Many gardeners have tried to use sand to accomplish the same results of adding drainage, but often wound up with disastrous results. In a clay based soil, sand and clay particles tend to interlock, resulting in a soil with much worse drainage than before. Here in North Carolina, the combination of clay and sand has made us the national leader in brick production. Only when a sand/clay mix becomes more than 70% sand, does drainage improve. The only exception is very organic soils. In these soils, a coarse washed sand will benefit the mix.
When blending organic amendments into the soil, it is important that the necessary nutrients be added at the same time. As you know, there are 16 essential elements for plant growth. Of these, the three that are typically added through fertilizers are nitrogen, phosphorous, and potassium. On a bag of fertilizer, these are the three numbers across the front of each bag. In each bed, I add at least 100 pounds of slow release fertilizer (we use a 21-7-21) for each 1000 square feet of bed area to be prepared. While many of the micronutrients are critical for plant growth, I recommend that these only be added after a soil test. These micronutrients can be extremely toxic if added in too great a quantity.
Nitrogen is probably the most visible element in plant growth. Slow and pale green growth is usually a sure indication that a plant is suffering from nitrogen deficiency. Any time large quantities of incompletely decomposed organic material is added to a planting site, additional nitrogen is beneficial. The bacteria which work to decompose organic matter, use nitrogen as a fuel. If the nitrogen is not adequate, the bacteria will fight the plants for the rights to the nitrogen.
Phosphorous is deficient in many areas around the country. Unlike nitrogen which is very mobile through the soil, phosphorous is not. Unless phosphorous is incorporated into the soil, it will take years of surface applications to get adequate amounts of phosphorous into the root zone.

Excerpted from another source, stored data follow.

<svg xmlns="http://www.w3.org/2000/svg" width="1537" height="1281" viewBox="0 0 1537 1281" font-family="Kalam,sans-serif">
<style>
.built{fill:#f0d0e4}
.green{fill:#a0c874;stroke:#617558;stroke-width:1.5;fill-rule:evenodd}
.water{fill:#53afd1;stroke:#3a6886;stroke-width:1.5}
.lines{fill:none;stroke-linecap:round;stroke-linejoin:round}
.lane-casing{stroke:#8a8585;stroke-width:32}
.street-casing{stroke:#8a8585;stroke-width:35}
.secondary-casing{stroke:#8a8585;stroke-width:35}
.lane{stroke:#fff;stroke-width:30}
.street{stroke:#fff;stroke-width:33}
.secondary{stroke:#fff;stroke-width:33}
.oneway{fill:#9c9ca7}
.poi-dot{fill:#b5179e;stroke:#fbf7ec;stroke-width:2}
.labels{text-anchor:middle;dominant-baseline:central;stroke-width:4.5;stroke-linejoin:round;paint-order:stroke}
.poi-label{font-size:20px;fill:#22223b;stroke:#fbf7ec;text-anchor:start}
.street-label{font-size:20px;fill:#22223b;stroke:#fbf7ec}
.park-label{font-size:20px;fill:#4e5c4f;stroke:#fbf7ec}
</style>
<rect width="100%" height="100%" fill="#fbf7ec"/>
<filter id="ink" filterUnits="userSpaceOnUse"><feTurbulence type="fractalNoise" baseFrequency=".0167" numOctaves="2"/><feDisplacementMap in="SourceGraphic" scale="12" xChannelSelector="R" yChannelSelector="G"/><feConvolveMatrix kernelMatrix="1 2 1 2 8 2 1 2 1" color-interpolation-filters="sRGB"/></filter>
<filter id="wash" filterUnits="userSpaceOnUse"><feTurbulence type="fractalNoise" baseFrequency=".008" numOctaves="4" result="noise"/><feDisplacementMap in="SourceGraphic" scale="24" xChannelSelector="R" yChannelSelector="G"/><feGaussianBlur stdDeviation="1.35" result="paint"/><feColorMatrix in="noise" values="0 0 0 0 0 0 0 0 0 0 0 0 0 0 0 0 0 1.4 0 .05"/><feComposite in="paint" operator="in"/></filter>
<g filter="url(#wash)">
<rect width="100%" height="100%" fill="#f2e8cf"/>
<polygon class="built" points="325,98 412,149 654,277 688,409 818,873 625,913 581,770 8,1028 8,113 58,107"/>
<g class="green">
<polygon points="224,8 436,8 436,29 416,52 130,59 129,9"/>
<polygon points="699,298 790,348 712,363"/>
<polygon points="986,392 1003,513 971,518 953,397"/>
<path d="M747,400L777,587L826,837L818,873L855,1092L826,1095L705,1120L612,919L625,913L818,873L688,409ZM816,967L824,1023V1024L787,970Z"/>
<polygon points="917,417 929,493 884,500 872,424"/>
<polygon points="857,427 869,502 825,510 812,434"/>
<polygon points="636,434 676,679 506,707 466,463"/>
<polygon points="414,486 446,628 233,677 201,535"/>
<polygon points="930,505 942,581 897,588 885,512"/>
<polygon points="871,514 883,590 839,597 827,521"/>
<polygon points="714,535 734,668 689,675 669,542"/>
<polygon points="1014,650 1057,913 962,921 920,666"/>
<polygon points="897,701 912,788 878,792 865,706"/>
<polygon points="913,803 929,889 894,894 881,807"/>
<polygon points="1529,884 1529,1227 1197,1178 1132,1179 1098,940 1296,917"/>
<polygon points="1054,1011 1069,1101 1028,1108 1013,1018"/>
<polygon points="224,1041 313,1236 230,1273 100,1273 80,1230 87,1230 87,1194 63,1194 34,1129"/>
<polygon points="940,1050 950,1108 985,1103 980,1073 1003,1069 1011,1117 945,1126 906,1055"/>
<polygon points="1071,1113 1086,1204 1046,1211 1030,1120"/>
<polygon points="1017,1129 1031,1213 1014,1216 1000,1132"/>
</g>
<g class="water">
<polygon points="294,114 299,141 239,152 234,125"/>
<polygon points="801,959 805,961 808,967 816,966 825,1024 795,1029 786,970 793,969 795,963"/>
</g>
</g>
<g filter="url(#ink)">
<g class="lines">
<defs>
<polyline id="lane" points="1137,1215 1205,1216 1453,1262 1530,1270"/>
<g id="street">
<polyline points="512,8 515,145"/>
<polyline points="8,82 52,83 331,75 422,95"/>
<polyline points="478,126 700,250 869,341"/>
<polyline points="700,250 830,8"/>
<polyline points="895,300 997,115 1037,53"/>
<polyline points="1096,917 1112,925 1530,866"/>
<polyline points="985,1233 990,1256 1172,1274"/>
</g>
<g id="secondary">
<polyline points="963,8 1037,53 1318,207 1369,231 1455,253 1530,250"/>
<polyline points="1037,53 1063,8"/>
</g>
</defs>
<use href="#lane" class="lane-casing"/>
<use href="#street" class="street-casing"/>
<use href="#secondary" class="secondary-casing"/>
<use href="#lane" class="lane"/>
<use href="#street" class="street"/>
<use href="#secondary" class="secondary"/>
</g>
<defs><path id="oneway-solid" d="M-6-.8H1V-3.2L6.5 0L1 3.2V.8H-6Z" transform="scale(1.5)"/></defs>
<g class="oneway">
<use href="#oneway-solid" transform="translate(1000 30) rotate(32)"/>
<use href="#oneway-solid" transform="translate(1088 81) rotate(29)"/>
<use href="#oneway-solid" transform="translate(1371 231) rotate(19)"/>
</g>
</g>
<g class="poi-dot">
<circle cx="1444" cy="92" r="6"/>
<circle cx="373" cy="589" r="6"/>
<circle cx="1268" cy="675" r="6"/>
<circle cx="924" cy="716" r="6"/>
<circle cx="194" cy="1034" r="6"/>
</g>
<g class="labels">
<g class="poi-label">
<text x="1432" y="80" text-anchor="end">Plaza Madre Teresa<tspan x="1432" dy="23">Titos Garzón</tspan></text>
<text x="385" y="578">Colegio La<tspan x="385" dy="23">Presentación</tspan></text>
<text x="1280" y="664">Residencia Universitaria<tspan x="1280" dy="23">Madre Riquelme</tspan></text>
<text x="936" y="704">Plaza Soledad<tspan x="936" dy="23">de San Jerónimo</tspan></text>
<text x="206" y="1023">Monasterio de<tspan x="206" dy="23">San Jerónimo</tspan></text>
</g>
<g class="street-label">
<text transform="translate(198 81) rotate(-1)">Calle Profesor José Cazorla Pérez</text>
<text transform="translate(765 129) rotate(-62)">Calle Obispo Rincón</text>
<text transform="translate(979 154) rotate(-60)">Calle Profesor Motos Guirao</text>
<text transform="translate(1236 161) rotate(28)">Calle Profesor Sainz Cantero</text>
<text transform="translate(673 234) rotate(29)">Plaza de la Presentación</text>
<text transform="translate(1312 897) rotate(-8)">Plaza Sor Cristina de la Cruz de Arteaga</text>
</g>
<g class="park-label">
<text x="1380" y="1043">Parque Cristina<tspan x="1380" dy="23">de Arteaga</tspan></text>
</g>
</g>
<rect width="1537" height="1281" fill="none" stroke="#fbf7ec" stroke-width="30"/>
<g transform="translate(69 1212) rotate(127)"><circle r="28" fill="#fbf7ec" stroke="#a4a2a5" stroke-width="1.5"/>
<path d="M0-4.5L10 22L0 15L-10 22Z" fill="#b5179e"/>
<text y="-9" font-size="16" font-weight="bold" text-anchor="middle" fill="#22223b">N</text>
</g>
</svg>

Most folks get enough phosphorous with their choice of a complete fertilizer. If however your soils are deficient in phosphorous, you may wish to supplement with a superphosphate (0-16-0) or triple superphosphate (0-46-0).
Many gardeners, especially the "organic" types, prefer the use of rock phosphate. This raw form of phosphorous is very slowly available in the soil. If rock phosphate is finely ground, and used in combination with a highly organic soil, it becomes a very valuable and long lasting phosphorous source.

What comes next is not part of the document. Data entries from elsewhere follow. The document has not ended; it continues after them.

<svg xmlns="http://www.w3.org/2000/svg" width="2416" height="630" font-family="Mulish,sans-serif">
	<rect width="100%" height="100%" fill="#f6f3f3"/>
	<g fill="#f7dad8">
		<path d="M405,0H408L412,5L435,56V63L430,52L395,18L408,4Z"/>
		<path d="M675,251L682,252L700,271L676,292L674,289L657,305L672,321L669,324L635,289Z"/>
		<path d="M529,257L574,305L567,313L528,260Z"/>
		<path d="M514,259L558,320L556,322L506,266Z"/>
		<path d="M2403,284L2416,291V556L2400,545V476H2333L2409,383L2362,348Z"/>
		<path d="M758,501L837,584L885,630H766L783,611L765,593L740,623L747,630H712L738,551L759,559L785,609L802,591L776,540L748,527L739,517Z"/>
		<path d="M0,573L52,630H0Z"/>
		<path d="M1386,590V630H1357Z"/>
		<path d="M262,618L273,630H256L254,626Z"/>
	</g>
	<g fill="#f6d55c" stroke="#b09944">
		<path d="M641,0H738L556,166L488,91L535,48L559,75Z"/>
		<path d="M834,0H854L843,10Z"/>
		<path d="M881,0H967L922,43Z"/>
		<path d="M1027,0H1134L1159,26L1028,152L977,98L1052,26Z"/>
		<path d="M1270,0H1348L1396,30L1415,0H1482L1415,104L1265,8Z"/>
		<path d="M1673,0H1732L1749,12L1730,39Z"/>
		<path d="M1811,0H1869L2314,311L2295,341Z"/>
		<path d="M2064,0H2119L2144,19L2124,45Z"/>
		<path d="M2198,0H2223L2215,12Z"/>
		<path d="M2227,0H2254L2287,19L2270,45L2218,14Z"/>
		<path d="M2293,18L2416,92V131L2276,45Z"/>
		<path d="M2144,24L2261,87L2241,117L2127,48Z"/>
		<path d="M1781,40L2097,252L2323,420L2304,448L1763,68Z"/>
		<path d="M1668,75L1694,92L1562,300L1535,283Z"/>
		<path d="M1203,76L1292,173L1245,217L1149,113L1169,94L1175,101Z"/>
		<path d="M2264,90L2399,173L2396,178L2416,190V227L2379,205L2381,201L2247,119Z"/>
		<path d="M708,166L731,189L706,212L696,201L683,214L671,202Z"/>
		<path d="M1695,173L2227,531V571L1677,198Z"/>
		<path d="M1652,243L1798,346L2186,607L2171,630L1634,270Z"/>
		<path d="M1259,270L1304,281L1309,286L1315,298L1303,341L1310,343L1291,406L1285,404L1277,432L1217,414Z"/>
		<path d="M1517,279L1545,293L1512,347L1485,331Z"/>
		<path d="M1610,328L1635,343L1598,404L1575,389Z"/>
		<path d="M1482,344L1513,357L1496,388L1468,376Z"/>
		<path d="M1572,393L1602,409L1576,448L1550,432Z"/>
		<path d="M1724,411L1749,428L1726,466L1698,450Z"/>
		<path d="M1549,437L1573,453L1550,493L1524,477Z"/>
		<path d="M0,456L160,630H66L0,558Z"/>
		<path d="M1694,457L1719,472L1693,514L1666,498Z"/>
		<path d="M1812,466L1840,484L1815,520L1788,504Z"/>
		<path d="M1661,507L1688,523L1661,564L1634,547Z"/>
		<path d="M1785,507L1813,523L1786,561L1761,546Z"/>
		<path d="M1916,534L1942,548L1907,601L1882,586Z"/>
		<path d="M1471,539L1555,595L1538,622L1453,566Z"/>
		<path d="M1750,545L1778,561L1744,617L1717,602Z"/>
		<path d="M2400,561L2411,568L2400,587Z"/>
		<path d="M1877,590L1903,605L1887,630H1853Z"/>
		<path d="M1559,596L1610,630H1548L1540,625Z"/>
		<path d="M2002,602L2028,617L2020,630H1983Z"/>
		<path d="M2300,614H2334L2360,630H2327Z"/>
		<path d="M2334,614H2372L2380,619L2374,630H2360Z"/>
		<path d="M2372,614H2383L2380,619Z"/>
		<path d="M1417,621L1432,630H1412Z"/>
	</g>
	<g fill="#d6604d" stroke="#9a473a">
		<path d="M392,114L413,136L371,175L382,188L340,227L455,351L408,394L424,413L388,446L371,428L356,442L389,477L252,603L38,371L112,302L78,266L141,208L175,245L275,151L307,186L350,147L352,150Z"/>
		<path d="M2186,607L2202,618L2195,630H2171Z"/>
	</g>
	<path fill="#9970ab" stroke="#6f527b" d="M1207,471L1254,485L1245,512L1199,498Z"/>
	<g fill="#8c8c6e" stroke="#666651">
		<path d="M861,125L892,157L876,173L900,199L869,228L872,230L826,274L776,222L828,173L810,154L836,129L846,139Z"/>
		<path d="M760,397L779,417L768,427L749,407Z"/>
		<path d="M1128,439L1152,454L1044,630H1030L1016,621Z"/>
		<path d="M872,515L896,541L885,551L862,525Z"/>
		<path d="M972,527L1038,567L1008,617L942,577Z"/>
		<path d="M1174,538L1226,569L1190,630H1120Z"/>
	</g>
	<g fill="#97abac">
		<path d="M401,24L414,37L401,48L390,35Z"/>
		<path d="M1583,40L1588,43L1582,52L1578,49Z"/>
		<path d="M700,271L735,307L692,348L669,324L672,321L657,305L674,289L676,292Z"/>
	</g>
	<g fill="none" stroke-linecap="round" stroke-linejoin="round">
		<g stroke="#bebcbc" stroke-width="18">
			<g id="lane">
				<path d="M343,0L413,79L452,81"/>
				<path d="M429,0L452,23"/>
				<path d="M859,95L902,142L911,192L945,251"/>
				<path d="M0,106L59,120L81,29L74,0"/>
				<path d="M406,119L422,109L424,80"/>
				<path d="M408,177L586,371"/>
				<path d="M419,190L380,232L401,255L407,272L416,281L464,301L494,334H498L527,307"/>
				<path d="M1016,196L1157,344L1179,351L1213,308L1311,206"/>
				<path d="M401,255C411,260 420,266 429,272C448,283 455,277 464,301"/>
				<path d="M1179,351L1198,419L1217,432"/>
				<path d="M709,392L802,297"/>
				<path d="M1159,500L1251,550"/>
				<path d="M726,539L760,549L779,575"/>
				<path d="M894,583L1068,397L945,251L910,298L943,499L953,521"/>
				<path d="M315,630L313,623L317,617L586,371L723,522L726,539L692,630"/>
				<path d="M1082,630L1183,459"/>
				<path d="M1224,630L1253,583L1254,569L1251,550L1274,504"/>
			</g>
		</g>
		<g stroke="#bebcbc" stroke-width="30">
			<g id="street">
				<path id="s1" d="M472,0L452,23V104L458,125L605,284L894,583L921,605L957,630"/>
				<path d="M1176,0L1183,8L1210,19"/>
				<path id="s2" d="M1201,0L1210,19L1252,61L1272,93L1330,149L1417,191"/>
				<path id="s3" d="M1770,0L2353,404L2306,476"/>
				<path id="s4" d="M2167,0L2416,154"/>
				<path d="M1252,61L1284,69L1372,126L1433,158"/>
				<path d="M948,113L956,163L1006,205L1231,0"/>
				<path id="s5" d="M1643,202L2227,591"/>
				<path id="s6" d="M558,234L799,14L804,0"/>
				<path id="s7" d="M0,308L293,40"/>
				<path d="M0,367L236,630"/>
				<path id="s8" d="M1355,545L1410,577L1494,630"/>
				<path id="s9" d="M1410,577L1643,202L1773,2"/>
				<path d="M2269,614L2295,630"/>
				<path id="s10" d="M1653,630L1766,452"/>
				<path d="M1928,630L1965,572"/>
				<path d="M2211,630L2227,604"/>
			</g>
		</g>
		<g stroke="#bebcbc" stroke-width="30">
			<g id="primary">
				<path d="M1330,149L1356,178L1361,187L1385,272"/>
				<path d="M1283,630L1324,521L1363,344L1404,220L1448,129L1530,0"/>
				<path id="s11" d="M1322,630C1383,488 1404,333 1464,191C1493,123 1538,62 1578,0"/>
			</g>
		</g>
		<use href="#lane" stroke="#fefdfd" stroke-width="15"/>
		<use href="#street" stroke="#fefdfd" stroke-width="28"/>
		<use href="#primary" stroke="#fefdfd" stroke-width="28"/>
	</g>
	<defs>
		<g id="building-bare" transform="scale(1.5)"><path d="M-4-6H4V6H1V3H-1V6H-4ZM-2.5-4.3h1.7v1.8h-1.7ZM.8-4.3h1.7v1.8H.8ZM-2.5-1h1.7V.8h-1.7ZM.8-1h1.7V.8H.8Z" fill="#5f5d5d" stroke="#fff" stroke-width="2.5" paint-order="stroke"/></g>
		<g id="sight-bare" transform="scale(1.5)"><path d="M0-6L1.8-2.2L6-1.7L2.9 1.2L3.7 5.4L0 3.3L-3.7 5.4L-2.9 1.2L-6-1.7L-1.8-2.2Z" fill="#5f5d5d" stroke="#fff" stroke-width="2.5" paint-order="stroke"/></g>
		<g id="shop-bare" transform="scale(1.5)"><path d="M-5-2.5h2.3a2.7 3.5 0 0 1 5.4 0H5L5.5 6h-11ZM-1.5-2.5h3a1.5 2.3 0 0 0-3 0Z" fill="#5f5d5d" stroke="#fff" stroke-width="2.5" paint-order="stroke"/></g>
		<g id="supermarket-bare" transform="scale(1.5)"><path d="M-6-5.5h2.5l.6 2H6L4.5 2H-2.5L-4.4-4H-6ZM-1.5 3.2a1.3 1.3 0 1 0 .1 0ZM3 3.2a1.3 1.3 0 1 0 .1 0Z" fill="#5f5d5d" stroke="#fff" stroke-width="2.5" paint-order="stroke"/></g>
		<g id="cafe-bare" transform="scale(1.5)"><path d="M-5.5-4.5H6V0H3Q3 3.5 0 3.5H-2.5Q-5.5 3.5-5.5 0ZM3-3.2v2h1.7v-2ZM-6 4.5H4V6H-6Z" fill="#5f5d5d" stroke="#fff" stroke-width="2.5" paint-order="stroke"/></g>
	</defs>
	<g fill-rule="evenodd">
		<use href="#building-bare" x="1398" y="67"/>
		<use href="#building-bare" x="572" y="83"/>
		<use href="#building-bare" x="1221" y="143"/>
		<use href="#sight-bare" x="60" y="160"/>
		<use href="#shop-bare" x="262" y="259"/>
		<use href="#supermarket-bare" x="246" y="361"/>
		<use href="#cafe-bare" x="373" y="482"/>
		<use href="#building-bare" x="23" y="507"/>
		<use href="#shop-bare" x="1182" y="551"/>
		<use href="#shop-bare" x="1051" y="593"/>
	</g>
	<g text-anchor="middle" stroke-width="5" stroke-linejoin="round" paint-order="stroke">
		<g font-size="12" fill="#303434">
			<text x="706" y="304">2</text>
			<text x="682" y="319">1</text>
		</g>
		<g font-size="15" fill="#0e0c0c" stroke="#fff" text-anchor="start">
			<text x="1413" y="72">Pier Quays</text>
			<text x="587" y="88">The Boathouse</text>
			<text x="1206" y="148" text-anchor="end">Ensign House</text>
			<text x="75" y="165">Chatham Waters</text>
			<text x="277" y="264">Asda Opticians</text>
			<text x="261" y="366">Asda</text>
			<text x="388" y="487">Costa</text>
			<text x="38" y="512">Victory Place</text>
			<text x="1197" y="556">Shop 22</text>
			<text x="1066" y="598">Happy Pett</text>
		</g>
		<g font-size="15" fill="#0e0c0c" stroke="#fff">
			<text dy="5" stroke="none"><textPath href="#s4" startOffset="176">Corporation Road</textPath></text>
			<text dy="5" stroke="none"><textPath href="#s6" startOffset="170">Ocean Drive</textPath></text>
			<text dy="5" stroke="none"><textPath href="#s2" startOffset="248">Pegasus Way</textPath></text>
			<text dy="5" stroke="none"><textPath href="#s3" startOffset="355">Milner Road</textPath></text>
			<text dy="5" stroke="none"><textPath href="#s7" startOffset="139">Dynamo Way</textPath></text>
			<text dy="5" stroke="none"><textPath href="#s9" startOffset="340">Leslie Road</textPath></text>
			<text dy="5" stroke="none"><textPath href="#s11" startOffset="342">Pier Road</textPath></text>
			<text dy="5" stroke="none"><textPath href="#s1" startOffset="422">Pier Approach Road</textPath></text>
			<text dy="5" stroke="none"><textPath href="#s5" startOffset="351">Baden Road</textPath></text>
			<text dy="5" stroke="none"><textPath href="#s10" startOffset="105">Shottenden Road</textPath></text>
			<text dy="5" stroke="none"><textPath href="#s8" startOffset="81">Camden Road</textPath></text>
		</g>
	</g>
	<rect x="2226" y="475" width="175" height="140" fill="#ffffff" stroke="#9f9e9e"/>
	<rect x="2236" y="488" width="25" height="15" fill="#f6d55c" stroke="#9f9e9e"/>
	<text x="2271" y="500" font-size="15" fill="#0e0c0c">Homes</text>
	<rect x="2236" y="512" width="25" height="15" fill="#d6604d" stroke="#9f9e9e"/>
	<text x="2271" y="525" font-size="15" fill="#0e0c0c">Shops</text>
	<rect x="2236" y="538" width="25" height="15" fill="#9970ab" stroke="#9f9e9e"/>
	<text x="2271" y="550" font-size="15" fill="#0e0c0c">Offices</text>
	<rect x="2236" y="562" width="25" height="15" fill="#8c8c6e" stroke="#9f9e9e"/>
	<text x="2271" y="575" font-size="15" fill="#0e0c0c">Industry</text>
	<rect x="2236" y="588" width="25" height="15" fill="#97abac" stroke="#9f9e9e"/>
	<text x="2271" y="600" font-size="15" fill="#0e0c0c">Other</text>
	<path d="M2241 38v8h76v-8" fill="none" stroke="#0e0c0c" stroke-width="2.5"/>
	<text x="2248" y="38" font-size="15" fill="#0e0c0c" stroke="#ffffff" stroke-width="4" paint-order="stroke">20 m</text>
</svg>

Potassium is the final element in the puzzle. Potassium is also available in most commercial fertilizers. Like phosphorous, it moves slowly through the soil. Unless a soil test reveals that your soil is particularly low in potassium, the amounts provided in a standard fertilizer will be sufficient. In sandy soils, supplemental amounts of potassium are often needed. These can be applied in the form of potassium sulfate, potassium chloride, or potassium magnesium sulfate...the type depends on the native soils of the area. Consult your local extension service for specific advice. Let's see some BIG hostas next year!